Report the count of lines containing the word "equipment" in the entries below, and nothing more.

(Data items)
▶

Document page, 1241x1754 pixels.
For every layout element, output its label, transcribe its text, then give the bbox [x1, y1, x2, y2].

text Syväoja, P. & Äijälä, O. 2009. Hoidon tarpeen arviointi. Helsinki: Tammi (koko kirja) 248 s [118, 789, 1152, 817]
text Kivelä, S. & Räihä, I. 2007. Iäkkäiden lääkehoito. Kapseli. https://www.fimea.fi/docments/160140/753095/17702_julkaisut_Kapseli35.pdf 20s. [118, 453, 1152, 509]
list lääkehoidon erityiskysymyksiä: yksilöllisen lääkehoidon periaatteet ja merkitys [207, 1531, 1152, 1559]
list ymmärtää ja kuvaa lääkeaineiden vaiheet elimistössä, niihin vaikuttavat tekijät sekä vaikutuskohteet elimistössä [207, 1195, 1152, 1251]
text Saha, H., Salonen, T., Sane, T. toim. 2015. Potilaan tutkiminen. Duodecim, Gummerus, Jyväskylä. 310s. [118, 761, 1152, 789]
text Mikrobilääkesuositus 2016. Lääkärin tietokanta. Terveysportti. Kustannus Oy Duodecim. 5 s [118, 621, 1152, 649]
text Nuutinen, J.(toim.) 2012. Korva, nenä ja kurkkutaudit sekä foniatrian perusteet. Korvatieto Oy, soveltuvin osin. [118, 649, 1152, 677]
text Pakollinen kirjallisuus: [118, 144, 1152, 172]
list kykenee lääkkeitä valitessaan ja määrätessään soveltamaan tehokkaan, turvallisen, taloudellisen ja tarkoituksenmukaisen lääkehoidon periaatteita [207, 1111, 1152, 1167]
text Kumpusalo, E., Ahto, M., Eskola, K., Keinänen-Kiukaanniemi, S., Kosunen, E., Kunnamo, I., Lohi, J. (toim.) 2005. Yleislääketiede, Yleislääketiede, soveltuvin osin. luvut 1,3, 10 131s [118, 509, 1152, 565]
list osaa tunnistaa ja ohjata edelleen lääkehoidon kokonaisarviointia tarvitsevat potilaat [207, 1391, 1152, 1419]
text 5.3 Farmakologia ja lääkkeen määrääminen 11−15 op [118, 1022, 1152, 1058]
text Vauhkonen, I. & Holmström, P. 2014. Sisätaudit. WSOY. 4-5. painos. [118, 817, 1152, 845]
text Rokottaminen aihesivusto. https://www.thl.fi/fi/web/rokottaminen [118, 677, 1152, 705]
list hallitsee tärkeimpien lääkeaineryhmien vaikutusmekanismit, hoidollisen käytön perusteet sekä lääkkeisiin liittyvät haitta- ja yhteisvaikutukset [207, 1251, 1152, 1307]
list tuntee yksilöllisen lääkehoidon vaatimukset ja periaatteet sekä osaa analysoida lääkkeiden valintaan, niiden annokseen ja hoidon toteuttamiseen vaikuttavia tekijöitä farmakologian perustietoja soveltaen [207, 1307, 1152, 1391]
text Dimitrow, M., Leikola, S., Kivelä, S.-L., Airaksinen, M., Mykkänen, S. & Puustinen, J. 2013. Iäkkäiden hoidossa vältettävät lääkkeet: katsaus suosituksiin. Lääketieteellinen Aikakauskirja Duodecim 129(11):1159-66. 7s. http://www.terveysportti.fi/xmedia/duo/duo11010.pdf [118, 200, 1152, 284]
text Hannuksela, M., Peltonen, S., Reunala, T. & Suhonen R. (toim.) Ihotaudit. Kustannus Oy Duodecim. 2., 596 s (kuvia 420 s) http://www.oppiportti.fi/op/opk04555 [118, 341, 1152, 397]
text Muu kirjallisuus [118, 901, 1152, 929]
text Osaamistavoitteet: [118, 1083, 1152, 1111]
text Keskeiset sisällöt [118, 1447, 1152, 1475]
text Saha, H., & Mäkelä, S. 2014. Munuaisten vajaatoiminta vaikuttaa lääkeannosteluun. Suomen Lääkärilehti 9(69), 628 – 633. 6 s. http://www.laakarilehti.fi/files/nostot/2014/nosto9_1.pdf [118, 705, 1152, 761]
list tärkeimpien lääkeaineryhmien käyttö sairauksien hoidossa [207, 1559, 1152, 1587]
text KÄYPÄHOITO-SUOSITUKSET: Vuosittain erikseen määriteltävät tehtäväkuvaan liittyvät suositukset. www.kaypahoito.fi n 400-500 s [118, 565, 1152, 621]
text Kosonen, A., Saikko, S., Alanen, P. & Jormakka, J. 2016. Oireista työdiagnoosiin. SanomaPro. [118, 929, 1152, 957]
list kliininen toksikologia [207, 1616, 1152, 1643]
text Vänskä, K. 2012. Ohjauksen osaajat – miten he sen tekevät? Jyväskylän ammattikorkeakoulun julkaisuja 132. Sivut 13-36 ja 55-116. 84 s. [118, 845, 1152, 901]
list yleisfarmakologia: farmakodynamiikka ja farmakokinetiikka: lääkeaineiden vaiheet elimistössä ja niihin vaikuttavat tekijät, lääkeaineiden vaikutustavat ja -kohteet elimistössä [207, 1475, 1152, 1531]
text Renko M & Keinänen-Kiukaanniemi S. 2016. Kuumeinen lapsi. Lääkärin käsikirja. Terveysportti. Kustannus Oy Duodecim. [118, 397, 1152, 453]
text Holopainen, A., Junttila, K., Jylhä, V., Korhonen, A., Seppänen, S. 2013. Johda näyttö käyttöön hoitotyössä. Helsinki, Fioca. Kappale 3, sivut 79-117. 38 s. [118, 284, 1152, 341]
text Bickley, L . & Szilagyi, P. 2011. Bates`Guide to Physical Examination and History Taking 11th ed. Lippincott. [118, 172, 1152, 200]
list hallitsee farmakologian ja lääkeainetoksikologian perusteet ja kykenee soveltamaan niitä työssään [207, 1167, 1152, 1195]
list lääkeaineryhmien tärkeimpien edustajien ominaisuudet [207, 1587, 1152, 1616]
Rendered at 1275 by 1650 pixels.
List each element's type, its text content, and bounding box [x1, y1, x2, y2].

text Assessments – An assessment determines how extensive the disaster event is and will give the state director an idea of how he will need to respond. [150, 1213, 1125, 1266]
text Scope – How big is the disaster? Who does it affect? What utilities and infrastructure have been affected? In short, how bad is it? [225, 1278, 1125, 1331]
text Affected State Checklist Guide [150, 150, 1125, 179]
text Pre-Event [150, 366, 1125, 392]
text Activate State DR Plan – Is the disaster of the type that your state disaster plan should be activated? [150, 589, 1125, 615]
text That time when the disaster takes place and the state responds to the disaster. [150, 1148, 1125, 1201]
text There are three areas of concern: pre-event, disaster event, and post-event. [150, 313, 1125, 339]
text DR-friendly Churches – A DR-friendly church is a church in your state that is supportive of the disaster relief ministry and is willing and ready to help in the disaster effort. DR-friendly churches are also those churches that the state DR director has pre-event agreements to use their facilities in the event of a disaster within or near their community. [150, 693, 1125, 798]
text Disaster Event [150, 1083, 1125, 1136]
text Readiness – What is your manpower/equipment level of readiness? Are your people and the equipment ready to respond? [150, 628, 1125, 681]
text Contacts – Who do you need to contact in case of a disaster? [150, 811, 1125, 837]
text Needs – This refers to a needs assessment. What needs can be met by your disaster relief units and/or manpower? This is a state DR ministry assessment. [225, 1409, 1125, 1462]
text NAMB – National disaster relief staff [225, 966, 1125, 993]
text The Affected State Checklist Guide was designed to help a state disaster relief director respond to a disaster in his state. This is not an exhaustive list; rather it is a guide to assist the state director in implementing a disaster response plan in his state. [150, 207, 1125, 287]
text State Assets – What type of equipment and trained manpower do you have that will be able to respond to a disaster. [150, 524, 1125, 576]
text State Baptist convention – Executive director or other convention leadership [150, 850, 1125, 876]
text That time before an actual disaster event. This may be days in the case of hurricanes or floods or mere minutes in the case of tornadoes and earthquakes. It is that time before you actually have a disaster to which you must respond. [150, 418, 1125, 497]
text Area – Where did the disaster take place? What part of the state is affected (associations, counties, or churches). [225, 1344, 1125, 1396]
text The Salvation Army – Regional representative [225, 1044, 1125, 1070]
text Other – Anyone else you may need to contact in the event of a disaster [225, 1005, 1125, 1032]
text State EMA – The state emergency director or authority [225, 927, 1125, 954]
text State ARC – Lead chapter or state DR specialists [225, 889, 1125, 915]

◀

[Answer for the task] 2